MS: Considera que tivemos evoluções na sociedade na área inclusiva?
[Fatine Oliveira] Com certeza evoluímos em alguns aspectos, mas ainda precisamos avançar em outros. A educação é um bom exemplo. Na minha época, nos anos 1990, não havia muitos alunos com deficiência no ensino regular. Éramos segregados em escolas especiais ou institutos de reabilitação, fora do alcance da sociedade. Hoje, com a LBI, já temos uma lei que tem como finalidade realizar essa inclusão desde a fase infantil até a universitária. Apesar da ausência de investimento para adaptações nas escolas, é possível notar como a nova geração já possui uma outra percepção sobre os colegas com deficiência. Infelizmente, são resultados que levam anos para se consolidarem, porém, ainda assim, não podemos menosprezá-los.
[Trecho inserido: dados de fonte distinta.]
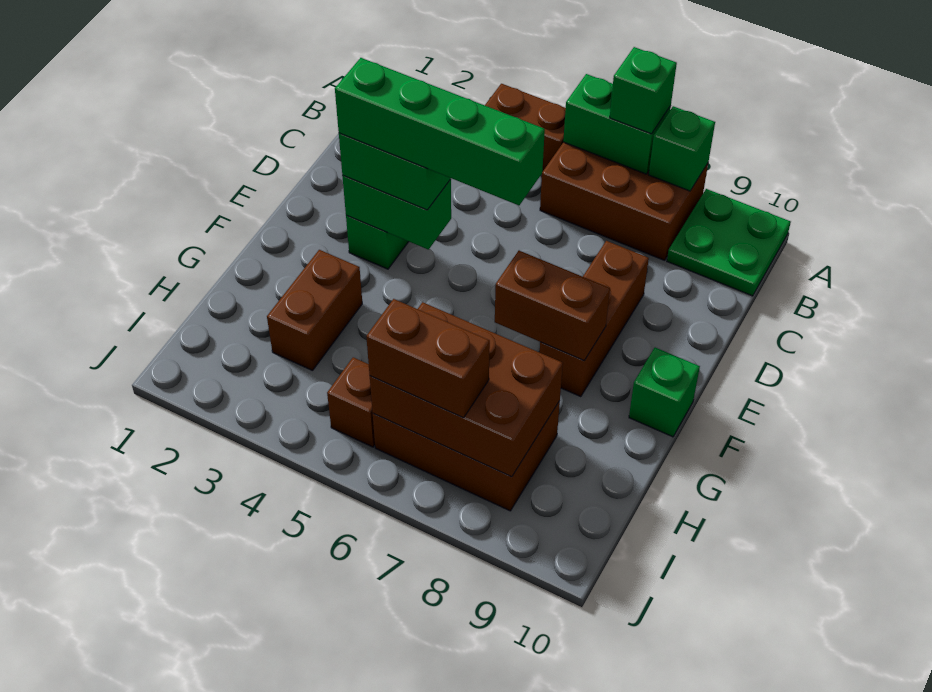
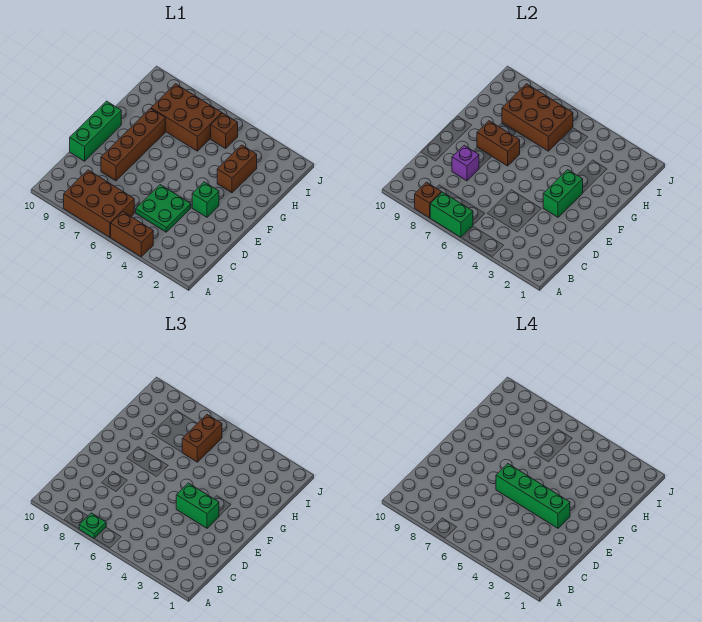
green brick A7 level 3 -> green plate A7 level 3
green brick A8 level 2 -> brown brick A8 level 2
green plate A9:B10 level 1 -> green plate C4:D5 level 1
brown brick D8:F8 level 1 -> brown brick D8:G8 level 1
none -> purple brick D8 level 2
green brick E3:E4 level 2 -> green brick E3:F3 level 2
green brick F10 level 1 -> green brick D10:F10 level 1
brown brick I6:I7 level 3 -> brown brick H6:I6 level 3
MS: Quais soluções você enxerga para que pessoas com deficiência tenham vidas melhores?
[Fatine Oliveira] Toda mudança estrutural demanda ações políticas, ou seja: sem garantias legais, não é possível avançar nessas pautas sociais. Para que isso aconteça, precisamos de instituições estáveis e de um sistema democrático que permita à sociedade reivindicar suas demandas aos seus representantes. Sem isso, infelizmente não há muito o que fazer.
Apesar da ausência de investimento para adaptações nas escolas, é possível notar como a nova geração já possui uma outra percepção sobre os colegas com deficiência. Infelizmente, são resultados que levam anos para se consolidar, porém ainda assim não podemos menosprezá-los.
MS: O que te mantém motivada para conquistar seus objetivos?
[Fatine Oliveira] Teimosia (risos). Não sei qual nome posso dar a esse comichão que surge quando quero fazer alguma coisa. Insisto, tento e persisto até conseguir. Só paro ao perceber que não é algo saudável para mim.
MS: Qual é a lembrança mais marcante que você tem?
[Fatine Oliveira] Gosto de relembrar os momentos especiais que vivenciei até hoje. Uma dessas lembranças é minha formatura em Publicidade e Propaganda, em 2012. Eu me dediquei muito aos estudos porque sabia o quanto era importante ser uma mulher com deficiência e ter uma profissão, sabe? Em um país com apenas 1% de pessoas com deficiência ocupadas, eu precisaria me destacar de alguma maneira que não fosse apenas por ter algum tipo de impedimento físico. Era uma forma de afirmar para mim que eu era (e ainda sou) capaz de transformar meus sonhos em realidade.
MS: Acha que há união entre os discursos de inclusão de pessoas com deficiência?
[Fatine Oliveira] Em alguns pontos, sim; em outros, ainda há algumas disputas. Todo movimento social tem suas linhas de pensamento, correntes teóricas e opiniões diversas, por isso é de se esperar que o mesmo aconteça entre nós. O que precisamos fazer é avançar no apoio de pessoas SEM deficiência às nossas pautas anticapacitistas. Eu me atrevo a dizer que esse é o ponto em que ainda não temos união, já que boa parcela dos movimentos sociais nos mantêm afastados de suas mobilizações.
MS: Qual a mensagem que gostaria de deixar para os leitores que te acompanham na MS?
[Fatine Oliveira] Gostaria de convidar todes a realizarem uma leitura atenta e cuidadosa e, principalmente, a manterem-se abertes às histórias, às reflexões e aos desabafos que realizo na minha coluna. Ali é um lugar para o aprendizado, mas também para a troca e a construção de novas ideias e projetos de uma sociedade melhor e mais inclusa. Portanto, sejam bem-vindes e sintam-se em casa.